The legal questions raised by the decision are painfully contorted. Does the majority’s directive somehow confer jurisdiction on the trial court to set aside the default judgment? Is the majority actually ordering the trial judge to set aside the default judgment, finding that it had abused its discretion? Are due process rights violated by the majority in reversing an order not appealed by appellant?
The stress imposed upon this child’s family by this decision would be difficult to bear under the best of circumstances, but the testimony of Mr. Powell indicates that the circumstances this child faces are less than optimal. In describing his son’s medical condition and the effect that stress had on him, Mr. Powell said that even a buzzer at a basketball game can trigger a chemical reaction leading to violent vomiting followed by a lethargic, comatose-like state. Yet the adoption decree so clearly in this child’s best interest, is reversed by the majority solely due to the objections of a man whose consent to the adoption was not required because of his abject failure to support this child.
The trial court in this case correctly found that Mr. Powell’s consent to this adoption was not required. The trial court’s decision to grant Mr. Lane’s adoption petition was correct; was clearly in the best interest of the child; and should be affirmed by this court.
Accordingly, I dissent.

■ **Information supplied**:
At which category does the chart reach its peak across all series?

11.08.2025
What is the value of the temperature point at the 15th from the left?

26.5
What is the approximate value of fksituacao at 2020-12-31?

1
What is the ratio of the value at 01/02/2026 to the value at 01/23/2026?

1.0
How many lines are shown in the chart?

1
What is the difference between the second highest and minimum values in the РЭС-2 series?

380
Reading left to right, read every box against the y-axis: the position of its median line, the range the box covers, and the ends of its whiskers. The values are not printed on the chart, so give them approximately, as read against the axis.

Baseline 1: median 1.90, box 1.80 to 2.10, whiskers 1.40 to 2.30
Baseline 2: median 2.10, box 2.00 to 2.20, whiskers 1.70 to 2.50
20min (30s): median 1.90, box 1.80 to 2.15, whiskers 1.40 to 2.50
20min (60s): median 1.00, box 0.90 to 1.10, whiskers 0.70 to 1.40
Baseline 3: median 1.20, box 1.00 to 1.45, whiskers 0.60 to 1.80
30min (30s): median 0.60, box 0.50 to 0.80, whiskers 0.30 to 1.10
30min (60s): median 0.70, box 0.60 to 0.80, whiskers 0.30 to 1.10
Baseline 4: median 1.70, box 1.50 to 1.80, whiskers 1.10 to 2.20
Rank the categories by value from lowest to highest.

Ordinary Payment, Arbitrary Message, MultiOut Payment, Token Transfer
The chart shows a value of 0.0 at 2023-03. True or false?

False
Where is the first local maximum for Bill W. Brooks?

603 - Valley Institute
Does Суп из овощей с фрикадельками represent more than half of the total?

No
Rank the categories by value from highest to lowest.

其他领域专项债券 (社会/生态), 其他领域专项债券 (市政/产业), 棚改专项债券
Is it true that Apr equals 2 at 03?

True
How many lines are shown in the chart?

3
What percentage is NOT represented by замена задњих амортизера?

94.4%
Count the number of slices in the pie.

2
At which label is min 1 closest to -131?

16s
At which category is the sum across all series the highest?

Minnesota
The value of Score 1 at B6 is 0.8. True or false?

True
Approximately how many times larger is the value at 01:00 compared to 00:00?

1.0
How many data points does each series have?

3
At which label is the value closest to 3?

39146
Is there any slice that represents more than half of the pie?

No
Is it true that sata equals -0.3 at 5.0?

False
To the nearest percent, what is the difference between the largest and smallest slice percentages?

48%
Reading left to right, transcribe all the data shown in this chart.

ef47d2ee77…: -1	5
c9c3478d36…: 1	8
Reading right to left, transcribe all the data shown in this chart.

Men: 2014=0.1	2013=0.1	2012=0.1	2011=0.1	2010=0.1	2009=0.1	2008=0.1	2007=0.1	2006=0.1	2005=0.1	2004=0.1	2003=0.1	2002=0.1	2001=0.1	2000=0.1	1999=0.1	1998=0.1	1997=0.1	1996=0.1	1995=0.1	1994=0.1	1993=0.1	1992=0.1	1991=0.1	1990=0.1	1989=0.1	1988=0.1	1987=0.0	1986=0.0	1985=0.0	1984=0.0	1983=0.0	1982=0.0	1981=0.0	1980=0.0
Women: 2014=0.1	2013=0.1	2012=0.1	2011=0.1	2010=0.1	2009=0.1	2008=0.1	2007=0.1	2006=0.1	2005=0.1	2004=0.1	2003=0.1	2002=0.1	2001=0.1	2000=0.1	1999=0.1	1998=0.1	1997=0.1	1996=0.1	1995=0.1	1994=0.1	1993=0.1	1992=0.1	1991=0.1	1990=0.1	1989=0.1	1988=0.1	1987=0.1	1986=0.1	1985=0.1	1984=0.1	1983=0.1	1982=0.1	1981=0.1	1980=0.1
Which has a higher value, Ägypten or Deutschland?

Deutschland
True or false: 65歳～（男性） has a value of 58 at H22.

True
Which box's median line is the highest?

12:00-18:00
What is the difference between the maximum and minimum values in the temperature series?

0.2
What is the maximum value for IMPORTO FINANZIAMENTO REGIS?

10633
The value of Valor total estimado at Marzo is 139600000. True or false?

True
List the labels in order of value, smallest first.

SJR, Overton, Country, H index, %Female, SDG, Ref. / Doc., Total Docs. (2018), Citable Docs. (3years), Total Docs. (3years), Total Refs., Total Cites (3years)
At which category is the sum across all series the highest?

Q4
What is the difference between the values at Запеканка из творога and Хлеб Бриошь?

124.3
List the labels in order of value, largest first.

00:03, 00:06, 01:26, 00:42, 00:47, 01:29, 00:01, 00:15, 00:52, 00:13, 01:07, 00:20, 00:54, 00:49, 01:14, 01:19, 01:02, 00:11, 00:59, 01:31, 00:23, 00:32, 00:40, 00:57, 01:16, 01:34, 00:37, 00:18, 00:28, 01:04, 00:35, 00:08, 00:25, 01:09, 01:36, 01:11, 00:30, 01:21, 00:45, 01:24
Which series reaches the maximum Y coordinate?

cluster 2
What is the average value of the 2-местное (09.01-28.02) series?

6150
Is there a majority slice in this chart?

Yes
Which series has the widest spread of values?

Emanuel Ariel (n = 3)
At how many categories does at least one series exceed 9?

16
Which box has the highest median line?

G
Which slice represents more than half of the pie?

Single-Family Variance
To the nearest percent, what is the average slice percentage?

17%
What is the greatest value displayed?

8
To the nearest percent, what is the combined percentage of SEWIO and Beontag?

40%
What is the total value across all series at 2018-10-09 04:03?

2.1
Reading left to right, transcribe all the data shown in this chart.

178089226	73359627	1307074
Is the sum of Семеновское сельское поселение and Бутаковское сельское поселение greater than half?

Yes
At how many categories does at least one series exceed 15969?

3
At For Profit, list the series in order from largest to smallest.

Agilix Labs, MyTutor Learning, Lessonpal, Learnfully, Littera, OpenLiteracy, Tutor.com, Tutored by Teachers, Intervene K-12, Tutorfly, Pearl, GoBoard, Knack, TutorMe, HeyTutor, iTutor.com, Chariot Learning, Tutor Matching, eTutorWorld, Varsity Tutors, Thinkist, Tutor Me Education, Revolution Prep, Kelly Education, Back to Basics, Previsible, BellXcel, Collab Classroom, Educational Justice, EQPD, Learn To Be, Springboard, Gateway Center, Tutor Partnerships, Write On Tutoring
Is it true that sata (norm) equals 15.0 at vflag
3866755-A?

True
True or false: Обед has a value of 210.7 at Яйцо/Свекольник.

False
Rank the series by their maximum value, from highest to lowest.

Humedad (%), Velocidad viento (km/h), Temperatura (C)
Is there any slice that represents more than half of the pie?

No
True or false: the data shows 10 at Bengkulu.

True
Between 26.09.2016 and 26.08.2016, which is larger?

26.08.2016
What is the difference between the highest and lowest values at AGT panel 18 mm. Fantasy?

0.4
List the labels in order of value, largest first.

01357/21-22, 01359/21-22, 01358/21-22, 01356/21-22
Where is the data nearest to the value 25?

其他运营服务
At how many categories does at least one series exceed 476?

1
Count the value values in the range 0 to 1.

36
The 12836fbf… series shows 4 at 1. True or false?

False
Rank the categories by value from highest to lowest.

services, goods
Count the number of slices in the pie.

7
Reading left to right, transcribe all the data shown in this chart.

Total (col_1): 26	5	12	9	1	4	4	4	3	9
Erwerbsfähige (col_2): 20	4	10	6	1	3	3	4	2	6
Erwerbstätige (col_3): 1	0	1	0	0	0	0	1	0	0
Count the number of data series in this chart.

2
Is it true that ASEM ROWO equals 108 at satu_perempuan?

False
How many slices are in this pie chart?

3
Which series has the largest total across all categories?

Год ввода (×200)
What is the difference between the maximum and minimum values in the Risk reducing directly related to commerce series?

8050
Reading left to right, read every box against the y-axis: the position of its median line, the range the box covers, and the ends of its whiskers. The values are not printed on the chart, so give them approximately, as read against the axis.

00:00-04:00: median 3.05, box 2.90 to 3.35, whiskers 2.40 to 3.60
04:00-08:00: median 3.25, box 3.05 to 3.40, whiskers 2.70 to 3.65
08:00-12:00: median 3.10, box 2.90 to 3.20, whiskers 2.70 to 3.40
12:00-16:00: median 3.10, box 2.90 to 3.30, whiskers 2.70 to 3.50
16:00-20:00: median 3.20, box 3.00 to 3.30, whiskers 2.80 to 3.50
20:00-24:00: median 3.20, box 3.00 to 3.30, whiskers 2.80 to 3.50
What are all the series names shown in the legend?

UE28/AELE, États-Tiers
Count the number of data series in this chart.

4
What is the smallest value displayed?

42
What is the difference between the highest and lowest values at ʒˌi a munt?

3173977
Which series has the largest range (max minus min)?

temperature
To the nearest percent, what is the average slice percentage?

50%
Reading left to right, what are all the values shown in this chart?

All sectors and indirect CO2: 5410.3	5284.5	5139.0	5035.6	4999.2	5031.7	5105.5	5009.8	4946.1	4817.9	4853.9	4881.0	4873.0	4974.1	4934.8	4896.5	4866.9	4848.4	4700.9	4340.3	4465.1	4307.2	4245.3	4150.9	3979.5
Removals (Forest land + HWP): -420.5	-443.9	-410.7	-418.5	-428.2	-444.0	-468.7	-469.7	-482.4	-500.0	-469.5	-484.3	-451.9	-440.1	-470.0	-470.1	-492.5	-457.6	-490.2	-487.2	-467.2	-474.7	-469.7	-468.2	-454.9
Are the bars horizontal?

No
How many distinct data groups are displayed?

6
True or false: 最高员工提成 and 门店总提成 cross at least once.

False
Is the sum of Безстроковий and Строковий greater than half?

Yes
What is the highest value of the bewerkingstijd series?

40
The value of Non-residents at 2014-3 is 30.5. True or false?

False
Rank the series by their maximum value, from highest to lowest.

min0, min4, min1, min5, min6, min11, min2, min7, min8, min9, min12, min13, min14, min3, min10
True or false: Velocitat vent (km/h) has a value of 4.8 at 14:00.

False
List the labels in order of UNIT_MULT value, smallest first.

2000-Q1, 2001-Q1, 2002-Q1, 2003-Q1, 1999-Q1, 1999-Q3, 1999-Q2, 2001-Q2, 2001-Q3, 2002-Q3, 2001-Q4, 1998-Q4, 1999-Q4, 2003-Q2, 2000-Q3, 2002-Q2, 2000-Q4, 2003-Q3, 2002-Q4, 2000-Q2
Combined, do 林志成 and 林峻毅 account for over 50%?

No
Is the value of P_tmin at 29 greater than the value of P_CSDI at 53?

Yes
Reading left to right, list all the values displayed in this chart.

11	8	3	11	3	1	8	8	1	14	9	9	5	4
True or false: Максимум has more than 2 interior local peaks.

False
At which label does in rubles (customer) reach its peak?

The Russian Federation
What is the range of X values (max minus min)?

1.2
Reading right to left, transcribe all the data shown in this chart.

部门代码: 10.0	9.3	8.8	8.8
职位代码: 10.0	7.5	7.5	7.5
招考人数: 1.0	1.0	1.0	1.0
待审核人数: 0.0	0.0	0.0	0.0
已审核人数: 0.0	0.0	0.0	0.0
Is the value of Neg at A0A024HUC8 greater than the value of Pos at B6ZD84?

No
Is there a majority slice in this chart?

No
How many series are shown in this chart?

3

■ **Exercise requirements**:
• A. In the adoption dissent, rewrite everything from "The trial court in" down to "Accordingly, I dissent.", substituting "lower court" for "trial court" each time it occurs.
• B. Write the next part of the adoption dissent, picking up after its final sentence.
The records above come from a separate source unrelated to the dissent.

■ **Answers to the exercise**:
• A.
The lower court in this case correctly found that Mr. Powell’s consent to this adoption was not required. The lower court’s decision to grant Mr. Lane’s adoption petition was correct; was clearly in the best interest of the child; and should be affirmed by this court.
Accordingly, I dissent.

• B.
Contrary to the trial court’s finding, a failure to file the marriage license does not void a marriage. See Fryar v. Roberts, 346 Ark. 432, 57 S.W.3d 727 (2001). Therefore, the trial court erred in finding that, because the marriage license was not filed, Mr. Powell and Ms. Lane were never married. However, the trial court’s error in finding the marriage between Mr. Powell and Ms. Lane invalid due to failure to comply with the marriage licensing statutes does not end our inquiry. Instead, on appeal our review must determine whether the trial court was correct in granting the decree of adoption, and if the trial court reached the correct result, albeit for the wrong reason, we affirm. See, First Sec. Bank v. Estate of Leonard, 369 Ark. 213, 253 S.W.3d 434 (2007); Office of Child Support Enforcement v. Pyron, 363 Ark. 521, 215 S.W.3d 637 (2005). This is true even where the argument was not raised below. Simmons First Nat’l Bank v. Wells, 279 Ark. 204, 650 S.W.2d 236 (1983). While the majority appears to find an impropriety with this approach, evident from its “sua sponte” references, our standard of review requires our de novo review of this probate proceeding. The majority’s complete disregard of this standard results in its erroneous decision and the inevitable hardship the disposition imposes upon this child.